Abstract

Refractory products such as ladle shrouds, monoblock stoppers and submerged entry nozzles find their application in the continuous casting of steel. They are responsible for the steel flow control and its protection against oxidation. During casting, refractories are subjected to severe thermal, mechanical and chemical conditions which may have a deleterious impact on their lifetime. Thus, seeing a need for properties improvement of these materials, the main goal of this work was to investigate the evolution of carbon-bonded refractories during firing and thereby understand their mechanical properties. The particular emphasis was put on the influence of additives, the so-called antioxidants.

Model materials having simplified composition compared to the real industrial ones were investigated in order to facilitate the comprehension of interactions between different constituents (alumina, graphite, binder, additives). The influence of four different antioxidants such as boron carbide, a metallic additive and two low melting point compounds were studied.

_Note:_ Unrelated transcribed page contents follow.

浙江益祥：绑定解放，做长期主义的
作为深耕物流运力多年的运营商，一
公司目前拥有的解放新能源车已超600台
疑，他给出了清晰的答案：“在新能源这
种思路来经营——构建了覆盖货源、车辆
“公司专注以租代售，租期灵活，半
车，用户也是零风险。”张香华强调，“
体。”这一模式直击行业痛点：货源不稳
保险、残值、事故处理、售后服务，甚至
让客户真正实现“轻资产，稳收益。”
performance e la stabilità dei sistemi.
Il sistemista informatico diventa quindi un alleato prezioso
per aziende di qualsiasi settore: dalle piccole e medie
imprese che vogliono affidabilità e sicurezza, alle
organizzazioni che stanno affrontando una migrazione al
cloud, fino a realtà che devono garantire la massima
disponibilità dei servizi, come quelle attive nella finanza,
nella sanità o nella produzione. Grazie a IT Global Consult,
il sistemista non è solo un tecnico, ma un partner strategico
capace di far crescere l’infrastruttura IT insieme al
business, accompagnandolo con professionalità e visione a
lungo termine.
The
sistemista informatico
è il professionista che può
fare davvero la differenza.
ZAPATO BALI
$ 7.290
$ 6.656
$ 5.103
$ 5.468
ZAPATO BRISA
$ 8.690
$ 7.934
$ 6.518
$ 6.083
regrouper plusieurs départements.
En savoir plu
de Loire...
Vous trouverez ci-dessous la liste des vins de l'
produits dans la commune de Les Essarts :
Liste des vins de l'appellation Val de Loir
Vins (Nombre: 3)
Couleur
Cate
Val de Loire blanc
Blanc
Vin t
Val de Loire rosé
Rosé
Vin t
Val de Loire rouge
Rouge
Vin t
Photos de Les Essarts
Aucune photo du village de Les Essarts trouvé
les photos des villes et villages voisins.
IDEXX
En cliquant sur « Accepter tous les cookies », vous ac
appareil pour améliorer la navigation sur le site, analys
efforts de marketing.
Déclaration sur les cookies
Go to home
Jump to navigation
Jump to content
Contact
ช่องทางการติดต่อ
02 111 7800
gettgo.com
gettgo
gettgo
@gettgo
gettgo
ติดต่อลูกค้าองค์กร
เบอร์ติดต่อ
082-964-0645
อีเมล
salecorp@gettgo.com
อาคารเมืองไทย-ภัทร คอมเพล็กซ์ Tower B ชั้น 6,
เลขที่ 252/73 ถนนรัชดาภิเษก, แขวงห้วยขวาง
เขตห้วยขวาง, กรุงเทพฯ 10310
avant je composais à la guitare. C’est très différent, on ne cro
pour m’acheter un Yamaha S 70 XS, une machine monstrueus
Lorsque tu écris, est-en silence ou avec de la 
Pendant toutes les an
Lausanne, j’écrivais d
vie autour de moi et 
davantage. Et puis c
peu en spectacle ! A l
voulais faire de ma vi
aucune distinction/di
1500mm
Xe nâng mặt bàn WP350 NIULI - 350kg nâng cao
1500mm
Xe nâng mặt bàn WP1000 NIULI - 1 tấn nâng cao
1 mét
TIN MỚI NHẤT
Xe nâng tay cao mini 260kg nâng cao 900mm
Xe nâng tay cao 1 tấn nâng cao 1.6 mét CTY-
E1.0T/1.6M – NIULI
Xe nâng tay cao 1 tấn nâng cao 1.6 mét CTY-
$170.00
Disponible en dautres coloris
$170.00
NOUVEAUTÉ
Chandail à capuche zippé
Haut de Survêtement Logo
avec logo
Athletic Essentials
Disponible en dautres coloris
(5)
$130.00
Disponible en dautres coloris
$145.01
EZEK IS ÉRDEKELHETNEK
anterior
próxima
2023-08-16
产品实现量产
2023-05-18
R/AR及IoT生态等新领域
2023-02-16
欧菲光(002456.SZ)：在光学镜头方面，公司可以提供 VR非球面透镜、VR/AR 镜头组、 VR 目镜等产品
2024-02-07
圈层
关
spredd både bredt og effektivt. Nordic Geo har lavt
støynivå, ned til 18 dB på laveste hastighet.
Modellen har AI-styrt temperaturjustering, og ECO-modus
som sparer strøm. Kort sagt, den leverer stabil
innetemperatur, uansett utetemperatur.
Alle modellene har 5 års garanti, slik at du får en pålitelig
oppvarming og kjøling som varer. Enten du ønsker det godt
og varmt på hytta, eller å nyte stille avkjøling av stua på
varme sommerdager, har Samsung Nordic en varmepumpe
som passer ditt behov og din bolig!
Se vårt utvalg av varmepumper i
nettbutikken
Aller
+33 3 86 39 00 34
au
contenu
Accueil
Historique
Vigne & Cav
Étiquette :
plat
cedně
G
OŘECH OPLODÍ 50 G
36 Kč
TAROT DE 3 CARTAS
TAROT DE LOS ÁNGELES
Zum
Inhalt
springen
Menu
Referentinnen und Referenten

The evolution of Young’s modulus during firing was followed thanks to an ultrasonic pulse echography device. Damage occurrence within the material was registered by the acoustic emission technique. X-ray diffraction measurements with Rietveld refinement enabled identification and quantification of phases after firing. Stress-strain curves were obtained by tensile testing at room temperature.

Obtained results show that the carbonaceous binder undergoes transformation into pyrolytic carbon and that micro-cracks in material’s matrix are created during firing. It results in a non-linear stress-strain behavior. What is more, boron carbide transforms partially into boron oxide and carbon which does not have important influence on the mechanical properties. The metallic additive reacts with surrounding carbon to form carbides which rigidify the refractory. One of the low melting point compounds forms a liquid phase at high temperature which causes micro-cracks healing thereby leading to a stiffening of the material. The second one undergoes irreversible softening and only slightly modifies the mechanical properties.

Antioxidants are added to carbon-bonded refractories so as to protect all forms of carbon from oxidation. Nevertheless, this study showed that even a small quantity of certain additives might significantly modify their mechanical properties and thus have an influence of their reliability and performance.